Page excerpt –
2 nights and home, via Mrs RM’s Instagram feeding frenzy at Kinver Edge’s Rock Houses,

in what a generous person might call “Greater Black Country”.

I could have parked at the rock houses, but instead stopped 20 minutes short at the entrance to Kinver Edge so Mrs RM would have something to moan about, and some views towards Stourbridge to match those from the Malverns 20 miles south.

No, they really are great views, and a walk through a forest of blue bells (albeit in rather chillier weather a week ago) leads to the National Trust hut. £7.50 well spent; 20 years ago National Trust membership was the in-laws default Christmas present to us, and I grew to detest those stately homes with pompous volunteers explaining hereditary lines.

Data shown –

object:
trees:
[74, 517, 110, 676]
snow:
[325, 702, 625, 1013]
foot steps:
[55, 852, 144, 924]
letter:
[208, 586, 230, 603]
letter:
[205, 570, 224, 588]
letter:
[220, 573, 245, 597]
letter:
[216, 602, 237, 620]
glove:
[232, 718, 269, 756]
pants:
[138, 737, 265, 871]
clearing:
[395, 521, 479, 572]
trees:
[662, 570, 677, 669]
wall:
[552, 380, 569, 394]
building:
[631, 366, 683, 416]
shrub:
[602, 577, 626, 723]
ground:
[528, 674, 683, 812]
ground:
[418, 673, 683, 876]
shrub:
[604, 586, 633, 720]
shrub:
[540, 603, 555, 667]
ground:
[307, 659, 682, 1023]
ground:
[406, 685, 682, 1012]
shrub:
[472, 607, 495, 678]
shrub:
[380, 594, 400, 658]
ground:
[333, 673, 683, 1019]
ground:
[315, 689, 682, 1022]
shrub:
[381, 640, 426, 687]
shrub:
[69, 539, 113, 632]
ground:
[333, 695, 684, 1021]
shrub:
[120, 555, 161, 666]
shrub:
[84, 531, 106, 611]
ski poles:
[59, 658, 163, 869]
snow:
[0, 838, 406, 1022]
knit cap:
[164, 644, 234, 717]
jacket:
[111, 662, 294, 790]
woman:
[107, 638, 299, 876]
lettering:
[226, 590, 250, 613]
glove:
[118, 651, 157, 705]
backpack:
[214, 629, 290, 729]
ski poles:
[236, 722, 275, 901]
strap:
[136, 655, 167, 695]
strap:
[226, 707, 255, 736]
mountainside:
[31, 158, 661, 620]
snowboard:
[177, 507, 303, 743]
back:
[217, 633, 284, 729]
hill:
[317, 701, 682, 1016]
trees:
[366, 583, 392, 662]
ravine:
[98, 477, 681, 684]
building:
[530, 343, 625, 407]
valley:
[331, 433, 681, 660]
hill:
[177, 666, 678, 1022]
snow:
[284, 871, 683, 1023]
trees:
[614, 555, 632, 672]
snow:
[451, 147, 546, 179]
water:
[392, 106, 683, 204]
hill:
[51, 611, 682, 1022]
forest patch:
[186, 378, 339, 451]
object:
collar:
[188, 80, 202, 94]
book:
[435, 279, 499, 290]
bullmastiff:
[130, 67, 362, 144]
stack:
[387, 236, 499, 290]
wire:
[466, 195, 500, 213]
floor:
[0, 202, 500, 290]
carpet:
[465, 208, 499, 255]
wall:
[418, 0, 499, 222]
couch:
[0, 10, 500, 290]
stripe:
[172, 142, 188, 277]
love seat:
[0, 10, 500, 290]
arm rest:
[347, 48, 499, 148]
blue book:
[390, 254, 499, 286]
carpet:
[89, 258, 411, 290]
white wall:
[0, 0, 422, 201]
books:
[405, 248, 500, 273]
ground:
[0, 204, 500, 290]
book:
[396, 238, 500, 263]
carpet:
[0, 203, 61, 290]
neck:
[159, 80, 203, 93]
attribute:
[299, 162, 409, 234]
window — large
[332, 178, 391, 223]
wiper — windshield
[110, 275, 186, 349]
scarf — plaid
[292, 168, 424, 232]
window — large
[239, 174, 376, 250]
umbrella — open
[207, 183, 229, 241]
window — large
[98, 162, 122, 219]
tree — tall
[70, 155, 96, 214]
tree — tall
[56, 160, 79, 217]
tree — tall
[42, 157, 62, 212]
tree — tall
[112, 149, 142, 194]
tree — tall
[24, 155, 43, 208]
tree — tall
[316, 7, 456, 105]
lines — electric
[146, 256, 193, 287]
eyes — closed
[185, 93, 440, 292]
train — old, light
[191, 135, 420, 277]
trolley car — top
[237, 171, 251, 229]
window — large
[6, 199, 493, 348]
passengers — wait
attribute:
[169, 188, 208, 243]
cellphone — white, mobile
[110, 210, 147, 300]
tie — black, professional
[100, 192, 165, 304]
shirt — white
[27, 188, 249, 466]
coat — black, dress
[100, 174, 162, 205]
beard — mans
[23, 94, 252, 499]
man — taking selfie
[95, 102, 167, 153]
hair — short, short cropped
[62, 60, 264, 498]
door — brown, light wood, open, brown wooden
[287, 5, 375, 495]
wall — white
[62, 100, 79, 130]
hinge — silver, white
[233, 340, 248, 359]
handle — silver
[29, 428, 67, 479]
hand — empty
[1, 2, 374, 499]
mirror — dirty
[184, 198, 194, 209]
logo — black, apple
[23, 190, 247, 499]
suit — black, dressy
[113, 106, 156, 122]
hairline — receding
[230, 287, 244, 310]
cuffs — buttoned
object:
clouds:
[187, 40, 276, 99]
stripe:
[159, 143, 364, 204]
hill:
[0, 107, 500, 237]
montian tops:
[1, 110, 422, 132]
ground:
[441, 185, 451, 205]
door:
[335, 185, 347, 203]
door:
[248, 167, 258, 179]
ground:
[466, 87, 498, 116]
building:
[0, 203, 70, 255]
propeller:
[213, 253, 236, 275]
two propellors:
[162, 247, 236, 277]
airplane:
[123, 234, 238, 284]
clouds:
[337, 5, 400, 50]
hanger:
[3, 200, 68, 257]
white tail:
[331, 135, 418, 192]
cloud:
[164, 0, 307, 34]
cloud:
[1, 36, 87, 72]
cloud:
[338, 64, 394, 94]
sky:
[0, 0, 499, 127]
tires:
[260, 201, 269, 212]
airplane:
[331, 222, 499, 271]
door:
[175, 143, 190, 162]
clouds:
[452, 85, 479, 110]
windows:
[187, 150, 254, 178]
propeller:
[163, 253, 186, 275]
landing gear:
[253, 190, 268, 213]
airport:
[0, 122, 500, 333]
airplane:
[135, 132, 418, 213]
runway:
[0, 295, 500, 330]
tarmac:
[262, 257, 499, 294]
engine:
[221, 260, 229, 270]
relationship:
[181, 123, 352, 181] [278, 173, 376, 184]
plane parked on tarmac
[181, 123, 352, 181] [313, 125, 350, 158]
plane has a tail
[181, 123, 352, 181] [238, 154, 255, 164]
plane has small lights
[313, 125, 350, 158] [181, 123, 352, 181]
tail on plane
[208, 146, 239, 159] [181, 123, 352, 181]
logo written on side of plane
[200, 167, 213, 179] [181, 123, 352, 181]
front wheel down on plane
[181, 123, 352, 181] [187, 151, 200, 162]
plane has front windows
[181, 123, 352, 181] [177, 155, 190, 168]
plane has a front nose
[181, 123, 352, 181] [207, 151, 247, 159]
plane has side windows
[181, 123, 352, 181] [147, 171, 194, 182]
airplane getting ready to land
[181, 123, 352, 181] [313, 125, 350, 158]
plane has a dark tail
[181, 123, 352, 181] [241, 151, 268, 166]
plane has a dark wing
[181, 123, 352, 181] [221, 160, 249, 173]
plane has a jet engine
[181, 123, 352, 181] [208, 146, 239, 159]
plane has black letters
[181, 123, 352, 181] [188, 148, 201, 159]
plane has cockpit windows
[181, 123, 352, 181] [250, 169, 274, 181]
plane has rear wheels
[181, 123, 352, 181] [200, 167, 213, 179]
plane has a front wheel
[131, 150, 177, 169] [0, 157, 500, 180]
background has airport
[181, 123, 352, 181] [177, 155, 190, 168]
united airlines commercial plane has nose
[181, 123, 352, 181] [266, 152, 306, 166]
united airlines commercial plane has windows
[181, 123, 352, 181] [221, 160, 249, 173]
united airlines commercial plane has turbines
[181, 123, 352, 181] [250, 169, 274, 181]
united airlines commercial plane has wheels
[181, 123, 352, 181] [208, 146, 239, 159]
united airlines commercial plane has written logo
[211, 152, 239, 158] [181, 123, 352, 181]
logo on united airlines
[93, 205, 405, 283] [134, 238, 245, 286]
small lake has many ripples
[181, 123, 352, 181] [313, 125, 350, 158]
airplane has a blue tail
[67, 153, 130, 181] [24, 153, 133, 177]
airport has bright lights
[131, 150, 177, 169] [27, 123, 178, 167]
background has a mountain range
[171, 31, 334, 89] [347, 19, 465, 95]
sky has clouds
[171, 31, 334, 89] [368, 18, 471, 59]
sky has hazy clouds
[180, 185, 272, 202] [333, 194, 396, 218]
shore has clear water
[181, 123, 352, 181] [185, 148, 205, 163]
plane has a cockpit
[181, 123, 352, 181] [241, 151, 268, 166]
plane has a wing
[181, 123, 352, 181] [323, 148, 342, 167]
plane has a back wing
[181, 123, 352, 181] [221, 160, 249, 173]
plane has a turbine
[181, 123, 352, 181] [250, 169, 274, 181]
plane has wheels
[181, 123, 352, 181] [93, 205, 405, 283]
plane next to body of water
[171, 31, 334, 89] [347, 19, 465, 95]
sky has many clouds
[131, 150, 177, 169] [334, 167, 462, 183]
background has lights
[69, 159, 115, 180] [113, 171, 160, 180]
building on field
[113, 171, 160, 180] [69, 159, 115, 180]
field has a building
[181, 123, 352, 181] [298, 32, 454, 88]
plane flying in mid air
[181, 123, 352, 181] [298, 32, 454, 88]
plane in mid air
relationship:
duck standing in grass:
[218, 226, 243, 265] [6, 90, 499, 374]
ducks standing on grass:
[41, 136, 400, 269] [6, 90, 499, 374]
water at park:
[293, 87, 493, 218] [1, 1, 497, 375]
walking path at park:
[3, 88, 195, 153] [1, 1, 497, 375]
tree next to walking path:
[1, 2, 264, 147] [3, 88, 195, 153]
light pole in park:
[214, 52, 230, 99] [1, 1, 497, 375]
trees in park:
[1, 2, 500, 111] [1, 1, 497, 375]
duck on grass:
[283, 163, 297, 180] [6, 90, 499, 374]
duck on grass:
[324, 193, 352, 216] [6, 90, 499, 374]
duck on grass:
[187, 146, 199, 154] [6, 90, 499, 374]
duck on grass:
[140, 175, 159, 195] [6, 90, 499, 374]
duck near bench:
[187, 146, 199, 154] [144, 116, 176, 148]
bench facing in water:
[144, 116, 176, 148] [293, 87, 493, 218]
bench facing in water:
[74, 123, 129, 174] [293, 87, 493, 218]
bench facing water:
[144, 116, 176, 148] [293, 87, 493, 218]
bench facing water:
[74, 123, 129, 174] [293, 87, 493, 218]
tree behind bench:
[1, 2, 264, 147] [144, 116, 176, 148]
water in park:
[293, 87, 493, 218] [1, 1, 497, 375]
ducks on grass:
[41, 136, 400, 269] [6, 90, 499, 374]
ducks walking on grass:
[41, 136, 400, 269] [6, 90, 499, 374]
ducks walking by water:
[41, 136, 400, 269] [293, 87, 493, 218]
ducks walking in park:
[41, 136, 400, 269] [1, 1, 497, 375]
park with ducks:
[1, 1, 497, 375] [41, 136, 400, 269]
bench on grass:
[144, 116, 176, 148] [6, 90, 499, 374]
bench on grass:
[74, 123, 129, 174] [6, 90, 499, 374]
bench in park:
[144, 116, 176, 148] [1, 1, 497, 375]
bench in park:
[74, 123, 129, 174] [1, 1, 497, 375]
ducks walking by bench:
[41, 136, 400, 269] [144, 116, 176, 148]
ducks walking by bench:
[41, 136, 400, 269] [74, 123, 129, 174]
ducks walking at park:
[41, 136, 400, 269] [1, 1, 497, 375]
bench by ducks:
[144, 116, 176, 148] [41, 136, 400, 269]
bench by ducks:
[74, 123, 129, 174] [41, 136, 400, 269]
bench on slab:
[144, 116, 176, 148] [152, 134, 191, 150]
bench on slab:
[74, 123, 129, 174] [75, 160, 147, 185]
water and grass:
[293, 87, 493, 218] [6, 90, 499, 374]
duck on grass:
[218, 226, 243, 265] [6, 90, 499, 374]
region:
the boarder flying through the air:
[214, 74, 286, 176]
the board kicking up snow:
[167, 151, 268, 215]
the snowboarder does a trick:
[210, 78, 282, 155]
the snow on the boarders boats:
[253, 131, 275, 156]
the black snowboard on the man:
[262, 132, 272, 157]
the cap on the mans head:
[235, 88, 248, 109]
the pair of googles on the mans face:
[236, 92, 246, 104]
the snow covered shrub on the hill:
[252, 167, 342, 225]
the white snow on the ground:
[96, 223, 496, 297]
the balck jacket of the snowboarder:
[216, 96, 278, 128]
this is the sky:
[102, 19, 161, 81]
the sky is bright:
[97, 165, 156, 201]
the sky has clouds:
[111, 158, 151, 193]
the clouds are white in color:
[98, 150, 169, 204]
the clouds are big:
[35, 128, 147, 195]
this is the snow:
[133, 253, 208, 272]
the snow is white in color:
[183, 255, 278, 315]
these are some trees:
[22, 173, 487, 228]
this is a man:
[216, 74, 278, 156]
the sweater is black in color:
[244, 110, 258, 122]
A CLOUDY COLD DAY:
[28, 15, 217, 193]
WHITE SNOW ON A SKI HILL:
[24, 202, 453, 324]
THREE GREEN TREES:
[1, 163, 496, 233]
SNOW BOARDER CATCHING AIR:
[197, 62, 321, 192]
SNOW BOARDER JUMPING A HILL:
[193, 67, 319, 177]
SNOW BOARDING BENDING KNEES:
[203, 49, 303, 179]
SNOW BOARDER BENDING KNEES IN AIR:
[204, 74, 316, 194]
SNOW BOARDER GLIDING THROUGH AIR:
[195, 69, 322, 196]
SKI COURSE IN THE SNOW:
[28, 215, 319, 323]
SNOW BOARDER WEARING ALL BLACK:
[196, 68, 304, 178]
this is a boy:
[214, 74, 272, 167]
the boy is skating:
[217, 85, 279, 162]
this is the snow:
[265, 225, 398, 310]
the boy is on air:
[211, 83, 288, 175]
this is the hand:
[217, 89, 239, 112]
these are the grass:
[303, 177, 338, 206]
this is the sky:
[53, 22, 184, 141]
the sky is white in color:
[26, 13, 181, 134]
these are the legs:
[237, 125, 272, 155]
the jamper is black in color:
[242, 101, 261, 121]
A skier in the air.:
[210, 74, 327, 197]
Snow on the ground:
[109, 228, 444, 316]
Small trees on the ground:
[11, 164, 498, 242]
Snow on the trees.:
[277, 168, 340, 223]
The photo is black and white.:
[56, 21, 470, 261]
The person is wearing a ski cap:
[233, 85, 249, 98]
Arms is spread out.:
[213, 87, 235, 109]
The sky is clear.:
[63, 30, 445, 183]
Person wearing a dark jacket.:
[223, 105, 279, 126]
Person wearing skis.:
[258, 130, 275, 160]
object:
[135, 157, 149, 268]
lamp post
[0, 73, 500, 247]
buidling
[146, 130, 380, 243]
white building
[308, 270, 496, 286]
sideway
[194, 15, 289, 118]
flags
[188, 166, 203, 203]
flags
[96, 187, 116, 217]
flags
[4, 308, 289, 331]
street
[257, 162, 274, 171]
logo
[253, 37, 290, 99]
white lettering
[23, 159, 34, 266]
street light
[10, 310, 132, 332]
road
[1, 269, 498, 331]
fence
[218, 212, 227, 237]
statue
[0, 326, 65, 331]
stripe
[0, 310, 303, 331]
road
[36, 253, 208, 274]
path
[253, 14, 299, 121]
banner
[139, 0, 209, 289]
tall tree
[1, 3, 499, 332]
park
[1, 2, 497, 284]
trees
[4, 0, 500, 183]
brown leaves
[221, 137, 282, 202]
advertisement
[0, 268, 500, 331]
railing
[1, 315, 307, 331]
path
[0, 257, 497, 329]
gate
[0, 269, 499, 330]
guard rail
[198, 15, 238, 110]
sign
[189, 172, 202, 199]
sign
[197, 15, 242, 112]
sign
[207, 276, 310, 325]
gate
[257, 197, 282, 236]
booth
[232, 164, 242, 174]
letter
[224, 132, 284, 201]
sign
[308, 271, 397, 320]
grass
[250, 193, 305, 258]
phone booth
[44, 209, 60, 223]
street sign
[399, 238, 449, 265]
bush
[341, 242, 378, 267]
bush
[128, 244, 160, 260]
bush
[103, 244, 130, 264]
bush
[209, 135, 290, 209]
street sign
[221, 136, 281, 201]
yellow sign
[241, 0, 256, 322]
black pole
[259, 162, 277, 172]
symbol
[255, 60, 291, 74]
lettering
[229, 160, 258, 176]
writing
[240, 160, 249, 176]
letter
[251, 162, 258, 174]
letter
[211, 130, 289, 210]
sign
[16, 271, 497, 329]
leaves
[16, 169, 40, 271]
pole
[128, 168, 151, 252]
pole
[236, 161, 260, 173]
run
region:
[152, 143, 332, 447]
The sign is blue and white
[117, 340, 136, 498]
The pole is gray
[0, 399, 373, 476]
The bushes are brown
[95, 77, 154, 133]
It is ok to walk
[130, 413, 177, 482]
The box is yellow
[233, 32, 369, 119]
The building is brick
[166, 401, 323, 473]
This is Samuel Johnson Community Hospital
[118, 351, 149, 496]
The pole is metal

Task objective – Update the Kinver Edge post from the words "I could have" through "explaining hereditary lines.", changing "stately homes" to "country houses" wherever it occurs in that stretch. Work only from the text itself; the items play no part.

Answer for this exercise –
I could have parked at the rock houses, but instead stopped 20 minutes short at the entrance to Kinver Edge so Mrs RM would have something to moan about, and some views towards Stourbridge to match those from the Malverns 20 miles south.

No, they really are great views, and a walk through a forest of blue bells (albeit in rather chillier weather a week ago) leads to the National Trust hut. £7.50 well spent; 20 years ago National Trust membership was the in-laws default Christmas present to us, and I grew to detest those country houses with pompous volunteers explaining hereditary lines.